Exercise: Transcribe these lines with no changes.

--- Start Raw data ---

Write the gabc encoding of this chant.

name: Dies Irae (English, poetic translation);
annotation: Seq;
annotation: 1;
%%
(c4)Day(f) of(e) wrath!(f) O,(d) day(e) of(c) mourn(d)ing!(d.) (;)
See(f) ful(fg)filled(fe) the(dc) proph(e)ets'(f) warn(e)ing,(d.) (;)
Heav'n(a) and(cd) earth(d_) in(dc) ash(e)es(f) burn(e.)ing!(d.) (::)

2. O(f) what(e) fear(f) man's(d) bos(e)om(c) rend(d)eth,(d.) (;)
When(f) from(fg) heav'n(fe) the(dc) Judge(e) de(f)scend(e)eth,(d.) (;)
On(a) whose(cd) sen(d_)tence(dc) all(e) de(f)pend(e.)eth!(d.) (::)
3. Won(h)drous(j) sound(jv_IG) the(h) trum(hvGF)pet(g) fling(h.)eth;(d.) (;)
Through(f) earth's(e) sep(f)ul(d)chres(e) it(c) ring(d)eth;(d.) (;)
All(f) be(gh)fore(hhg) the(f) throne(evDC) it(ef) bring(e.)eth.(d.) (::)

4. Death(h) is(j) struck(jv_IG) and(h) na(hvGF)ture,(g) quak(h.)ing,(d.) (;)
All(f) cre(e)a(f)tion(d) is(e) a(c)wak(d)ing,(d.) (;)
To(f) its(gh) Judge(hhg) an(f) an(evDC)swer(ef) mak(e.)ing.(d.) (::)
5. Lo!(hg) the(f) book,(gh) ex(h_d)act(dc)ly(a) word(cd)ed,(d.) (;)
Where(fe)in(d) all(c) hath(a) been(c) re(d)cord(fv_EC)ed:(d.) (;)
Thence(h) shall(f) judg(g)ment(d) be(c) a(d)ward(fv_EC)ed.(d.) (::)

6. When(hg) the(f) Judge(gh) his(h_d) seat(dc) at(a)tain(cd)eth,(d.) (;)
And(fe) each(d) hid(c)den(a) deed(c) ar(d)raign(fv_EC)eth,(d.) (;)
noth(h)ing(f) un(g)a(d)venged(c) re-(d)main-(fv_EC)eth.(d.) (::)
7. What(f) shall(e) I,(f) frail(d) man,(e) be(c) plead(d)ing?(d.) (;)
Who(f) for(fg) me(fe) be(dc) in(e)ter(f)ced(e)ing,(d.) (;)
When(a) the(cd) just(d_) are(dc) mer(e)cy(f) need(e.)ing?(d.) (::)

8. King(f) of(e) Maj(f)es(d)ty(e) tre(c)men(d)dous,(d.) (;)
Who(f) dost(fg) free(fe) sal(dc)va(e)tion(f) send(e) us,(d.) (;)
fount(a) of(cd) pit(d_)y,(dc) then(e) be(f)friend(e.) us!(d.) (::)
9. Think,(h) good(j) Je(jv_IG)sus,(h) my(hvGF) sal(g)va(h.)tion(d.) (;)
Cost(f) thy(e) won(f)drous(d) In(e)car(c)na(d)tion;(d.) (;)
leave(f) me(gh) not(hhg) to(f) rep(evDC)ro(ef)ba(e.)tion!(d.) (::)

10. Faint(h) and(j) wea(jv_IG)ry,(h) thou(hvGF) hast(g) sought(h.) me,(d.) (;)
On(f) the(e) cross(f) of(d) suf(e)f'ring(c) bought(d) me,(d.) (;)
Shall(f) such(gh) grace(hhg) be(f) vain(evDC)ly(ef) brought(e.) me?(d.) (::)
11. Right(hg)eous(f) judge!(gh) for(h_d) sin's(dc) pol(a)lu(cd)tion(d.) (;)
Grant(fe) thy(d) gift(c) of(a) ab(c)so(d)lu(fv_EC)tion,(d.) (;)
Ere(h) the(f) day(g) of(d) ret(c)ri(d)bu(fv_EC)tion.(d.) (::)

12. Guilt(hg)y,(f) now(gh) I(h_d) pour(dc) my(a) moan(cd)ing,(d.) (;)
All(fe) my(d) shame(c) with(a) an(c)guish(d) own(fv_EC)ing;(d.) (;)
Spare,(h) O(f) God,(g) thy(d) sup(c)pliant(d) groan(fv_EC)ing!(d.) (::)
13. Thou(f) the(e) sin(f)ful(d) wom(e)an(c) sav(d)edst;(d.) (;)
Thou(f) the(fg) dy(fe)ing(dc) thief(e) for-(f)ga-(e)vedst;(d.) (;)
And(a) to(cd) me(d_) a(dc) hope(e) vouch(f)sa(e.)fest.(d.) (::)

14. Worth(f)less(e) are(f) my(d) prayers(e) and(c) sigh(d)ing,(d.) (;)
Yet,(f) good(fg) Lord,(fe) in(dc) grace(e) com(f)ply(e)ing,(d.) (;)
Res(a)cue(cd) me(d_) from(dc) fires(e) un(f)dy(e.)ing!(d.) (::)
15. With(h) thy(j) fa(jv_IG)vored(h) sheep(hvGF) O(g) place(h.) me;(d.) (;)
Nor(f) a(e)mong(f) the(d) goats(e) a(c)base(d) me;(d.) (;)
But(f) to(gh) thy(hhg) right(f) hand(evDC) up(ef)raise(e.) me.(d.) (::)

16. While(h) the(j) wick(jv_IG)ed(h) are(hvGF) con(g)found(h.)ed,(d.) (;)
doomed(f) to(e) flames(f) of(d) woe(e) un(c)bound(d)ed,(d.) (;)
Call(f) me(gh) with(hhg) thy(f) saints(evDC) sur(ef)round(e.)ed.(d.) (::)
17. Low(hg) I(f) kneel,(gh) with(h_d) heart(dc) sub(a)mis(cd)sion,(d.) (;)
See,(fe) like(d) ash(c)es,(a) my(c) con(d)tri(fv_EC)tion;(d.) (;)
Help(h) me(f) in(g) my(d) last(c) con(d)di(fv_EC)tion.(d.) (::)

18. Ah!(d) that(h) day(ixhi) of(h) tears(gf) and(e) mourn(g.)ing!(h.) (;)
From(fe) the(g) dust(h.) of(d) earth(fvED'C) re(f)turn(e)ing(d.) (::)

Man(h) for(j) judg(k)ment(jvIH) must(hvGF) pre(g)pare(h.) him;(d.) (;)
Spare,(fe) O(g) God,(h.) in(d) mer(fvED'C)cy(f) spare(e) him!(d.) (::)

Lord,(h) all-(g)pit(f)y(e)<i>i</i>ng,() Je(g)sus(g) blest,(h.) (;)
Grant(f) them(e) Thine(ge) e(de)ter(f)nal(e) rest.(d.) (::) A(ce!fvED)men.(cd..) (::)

--- End Raw data ---

Exercise output:
Write the gabc encoding of this chant.

name: Dies Irae (English, poetic translation);
annotation: Seq;
annotation: 1;
%%
(c4)Day(f) of(e) wrath!(f) O,(d) day(e) of(c) mourn(d)ing!(d.) (;)
See(f) ful(fg)filled(fe) the(dc) proph(e)ets'(f) warn(e)ing,(d.) (;)
Heav'n(a) and(cd) earth(d_) in(dc) ash(e)es(f) burn(e.)ing!(d.) (::)

2. O(f) what(e) fear(f) man's(d) bos(e)om(c) rend(d)eth,(d.) (;)
When(f) from(fg) heav'n(fe) the(dc) Judge(e) de(f)scend(e)eth,(d.) (;)
On(a) whose(cd) sen(d_)tence(dc) all(e) de(f)pend(e.)eth!(d.) (::)
3. Won(h)drous(j) sound(jv_IG) the(h) trum(hvGF)pet(g) fling(h.)eth;(d.) (;)
Through(f) earth's(e) sep(f)ul(d)chres(e) it(c) ring(d)eth;(d.) (;)
All(f) be(gh)fore(hhg) the(f) throne(evDC) it(ef) bring(e.)eth.(d.) (::)

4. Death(h) is(j) struck(jv_IG) and(h) na(hvGF)ture,(g) quak(h.)ing,(d.) (;)
All(f) cre(e)a(f)tion(d) is(e) a(c)wak(d)ing,(d.) (;)
To(f) its(gh) Judge(hhg) an(f) an(evDC)swer(ef) mak(e.)ing.(d.) (::)
5. Lo!(hg) the(f) book,(gh) ex(h_d)act(dc)ly(a) word(cd)ed,(d.) (;)
Where(fe)in(d) all(c) hath(a) been(c) re(d)cord(fv_EC)ed:(d.) (;)
Thence(h) shall(f) judg(g)ment(d) be(c) a(d)ward(fv_EC)ed.(d.) (::)

6. When(hg) the(f) Judge(gh) his(h_d) seat(dc) at(a)tain(cd)eth,(d.) (;)
And(fe) each(d) hid(c)den(a) deed(c) ar(d)raign(fv_EC)eth,(d.) (;)
noth(h)ing(f) un(g)a(d)venged(c) re-(d)main-(fv_EC)eth.(d.) (::)
7. What(f) shall(e) I,(f) frail(d) man,(e) be(c) plead(d)ing?(d.) (;)
Who(f) for(fg) me(fe) be(dc) in(e)ter(f)ced(e)ing,(d.) (;)
When(a) the(cd) just(d_) are(dc) mer(e)cy(f) need(e.)ing?(d.) (::)

8. King(f) of(e) Maj(f)es(d)ty(e) tre(c)men(d)dous,(d.) (;)
Who(f) dost(fg) free(fe) sal(dc)va(e)tion(f) send(e) us,(d.) (;)
fount(a) of(cd) pit(d_)y,(dc) then(e) be(f)friend(e.) us!(d.) (::)
9. Think,(h) good(j) Je(jv_IG)sus,(h) my(hvGF) sal(g)va(h.)tion(d.) (;)
Cost(f) thy(e) won(f)drous(d) In(e)car(c)na(d)tion;(d.) (;)
leave(f) me(gh) not(hhg) to(f) rep(evDC)ro(ef)ba(e.)tion!(d.) (::)

10. Faint(h) and(j) wea(jv_IG)ry,(h) thou(hvGF) hast(g) sought(h.) me,(d.) (;)
On(f) the(e) cross(f) of(d) suf(e)f'ring(c) bought(d) me,(d.) (;)
Shall(f) such(gh) grace(hhg) be(f) vain(evDC)ly(ef) brought(e.) me?(d.) (::)
11. Right(hg)eous(f) judge!(gh) for(h_d) sin's(dc) pol(a)lu(cd)tion(d.) (;)
Grant(fe) thy(d) gift(c) of(a) ab(c)so(d)lu(fv_EC)tion,(d.) (;)
Ere(h) the(f) day(g) of(d) ret(c)ri(d)bu(fv_EC)tion.(d.) (::)

12. Guilt(hg)y,(f) now(gh) I(h_d) pour(dc) my(a) moan(cd)ing,(d.) (;)
All(fe) my(d) shame(c) with(a) an(c)guish(d) own(fv_EC)ing;(d.) (;)
Spare,(h) O(f) God,(g) thy(d) sup(c)pliant(d) groan(fv_EC)ing!(d.) (::)
13. Thou(f) the(e) sin(f)ful(d) wom(e)an(c) sav(d)edst;(d.) (;)
Thou(f) the(fg) dy(fe)ing(dc) thief(e) for-(f)ga-(e)vedst;(d.) (;)
And(a) to(cd) me(d_) a(dc) hope(e) vouch(f)sa(e.)fest.(d.) (::)

14. Worth(f)less(e) are(f) my(d) prayers(e) and(c) sigh(d)ing,(d.) (;)
Yet,(f) good(fg) Lord,(fe) in(dc) grace(e) com(f)ply(e)ing,(d.) (;)
Res(a)cue(cd) me(d_) from(dc) fires(e) un(f)dy(e.)ing!(d.) (::)
15. With(h) thy(j) fa(jv_IG)vored(h) sheep(hvGF) O(g) place(h.) me;(d.) (;)
Nor(f) a(e)mong(f) the(d) goats(e) a(c)base(d) me;(d.) (;)
But(f) to(gh) thy(hhg) right(f) hand(evDC) up(ef)raise(e.) me.(d.) (::)

16. While(h) the(j) wick(jv_IG)ed(h) are(hvGF) con(g)found(h.)ed,(d.) (;)
doomed(f) to(e) flames(f) of(d) woe(e) un(c)bound(d)ed,(d.) (;)
Call(f) me(gh) with(hhg) thy(f) saints(evDC) sur(ef)round(e.)ed.(d.) (::)
17. Low(hg) I(f) kneel,(gh) with(h_d) heart(dc) sub(a)mis(cd)sion,(d.) (;)
See,(fe) like(d) ash(c)es,(a) my(c) con(d)tri(fv_EC)tion;(d.) (;)
Help(h) me(f) in(g) my(d) last(c) con(d)di(fv_EC)tion.(d.) (::)

18. Ah!(d) that(h) day(ixhi) of(h) tears(gf) and(e) mourn(g.)ing!(h.) (;)
From(fe) the(g) dust(h.) of(d) earth(fvED'C) re(f)turn(e)ing(d.) (::)

Man(h) for(j) judg(k)ment(jvIH) must(hvGF) pre(g)pare(h.) him;(d.) (;)
Spare,(fe) O(g) God,(h.) in(d) mer(fvED'C)cy(f) spare(e) him!(d.) (::)

Lord,(h) all-(g)pit(f)y(e)<i>i</i>ng,() Je(g)sus(g) blest,(h.) (;)
Grant(f) them(e) Thine(ge) e(de)ter(f)nal(e) rest.(d.) (::) A(ce!fvED)men.(cd..) (::)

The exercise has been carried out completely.